I’m a woman and I love women. It’s the same as loving men. It’s sometimes complex, sometimes blissful, sometimes crushing and sometimes everything; but it’s always real.

Let’s be honest – ‘almost marriage’ will always be not quite the same and not quite the same will always stand out like boobs amidst bulbs. It’s the sameness of the way I want to write love into my life, not the difference that’s painful.

Seriously, I’d rather be concentrating on efforts of entrepreneurialism such as converting the Nostradamus prophesies into ‘Lolcats’ than on convincing other people of the validity of my love. I hope that when I finally find the woman who finds my penchant for tea with a one eighth teaspoonful of sugar eternally adorable – we can be celebrated, not separated.

Perhaps power doesn’t lie with the gnomes to blend in; but with the gardener to keep them conspicuous.

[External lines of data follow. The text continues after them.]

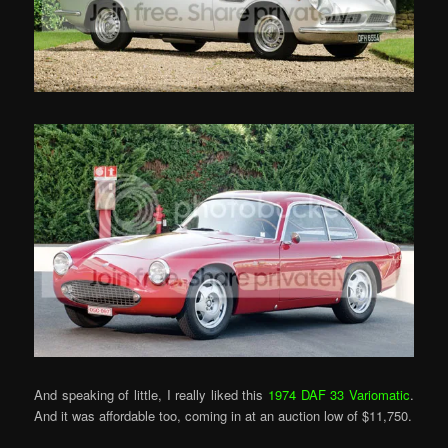
And speaking of little, I really liked this
1974 DAF 33 Variomatic
.
And it was affordable too, coming in at an auction low of $11,750.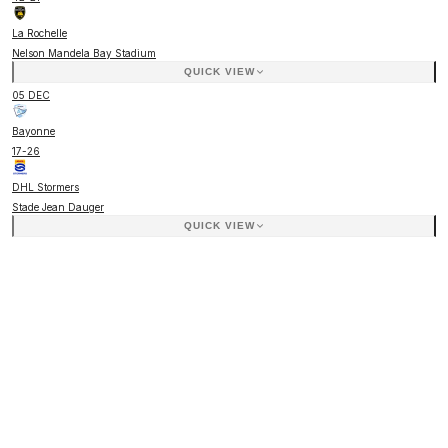
La Rochelle
Nelson Mandela Bay Stadium
QUICK VIEW
05 DEC
Bayonne
17
-
26
DHL Stormers
Stade Jean Dauger
QUICK VIEW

If you’ve managed to suspend your disbelief thus far reader, here’s the crux – it seems to me that the biggest gesture of inclusion is equality. It’s not new or even particularly interesting information and there’re only so many bad garden metaphors left. Make it happen before I’m forced to make my point using footwear analogies.

Don’t you think it’s time?

I do.

*In the 5 years since I wrote this article, I am now ‘married’ (to a women) and we now have a daughter.